Indiana schools get incentive to require classroom masks

Indiana

INDIANAPOLIS — Indiana schools are getting an incentive toward requiring face masks in classrooms intended to slow down the number of COVID-19 outbreaks among students around the state.

Gov. Eric Holcomb issued a new statewide executive order Wednesday that will ease quarantine requirements for students if all children and adults in the school were wearing masks throughout the day.

The new measure says:

  • Schools and day cares that have mask requirements that are consistently followed throughout the day do not have to quarantine students, teachers and staff who are close contacts and aren’t showing symptoms of COVID-19
  • Schools and day cares must continue to contact trace by notifying their local health department as well as parents, teachers and staff who were in close contact

The revised order comes as many Indiana schools have seen COVID-19 outbreaks and the state’s vaccination rate remains stubbornly low.

The coronavirus risk ratings updated weekly by the state health department put 13 of Indiana’s 92 counties in highest-risk red category, with 75 counties with the next-highest orange rating.

Currently in Allen County, Fort Wayne Community Schools and Northwest Allen County Schools (NACS) are the only public school districts that require masks. Monday, NACS school board voted 3-2 to temporarily reinstate its mask mandate.

With the mask mandate, FWCS is also pushing to keep their students in the classroom with rapid COVID testing for students.

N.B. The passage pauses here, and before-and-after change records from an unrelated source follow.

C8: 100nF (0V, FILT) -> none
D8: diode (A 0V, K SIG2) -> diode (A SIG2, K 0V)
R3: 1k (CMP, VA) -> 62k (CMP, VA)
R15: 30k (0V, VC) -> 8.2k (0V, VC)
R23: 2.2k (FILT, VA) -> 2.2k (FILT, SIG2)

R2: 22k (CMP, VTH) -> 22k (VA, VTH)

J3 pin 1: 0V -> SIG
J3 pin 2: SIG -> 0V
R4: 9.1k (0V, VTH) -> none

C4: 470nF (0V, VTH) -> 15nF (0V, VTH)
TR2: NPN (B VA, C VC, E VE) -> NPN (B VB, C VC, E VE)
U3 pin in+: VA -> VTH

Parents must provide consent for the student to be tested, but in a previous interview, FWCS spokeswoman Krista Stockman told WANE 15’s Briana Brownlee the biggest advantage to this is parents do not have to take their children out of school to find a testing site.

“Right now it’s really hard to get in to get a rapid test and the PCR (Polymerase chain reaction) takes a few days. This is the fastest way to get kids tested,” Stockman said. “If they are not COVID positive, it allows them to stay in school. That’s really what we are trying to do – we want kids in school and in the building as much as possible.”

The Associated Press contributed to this report.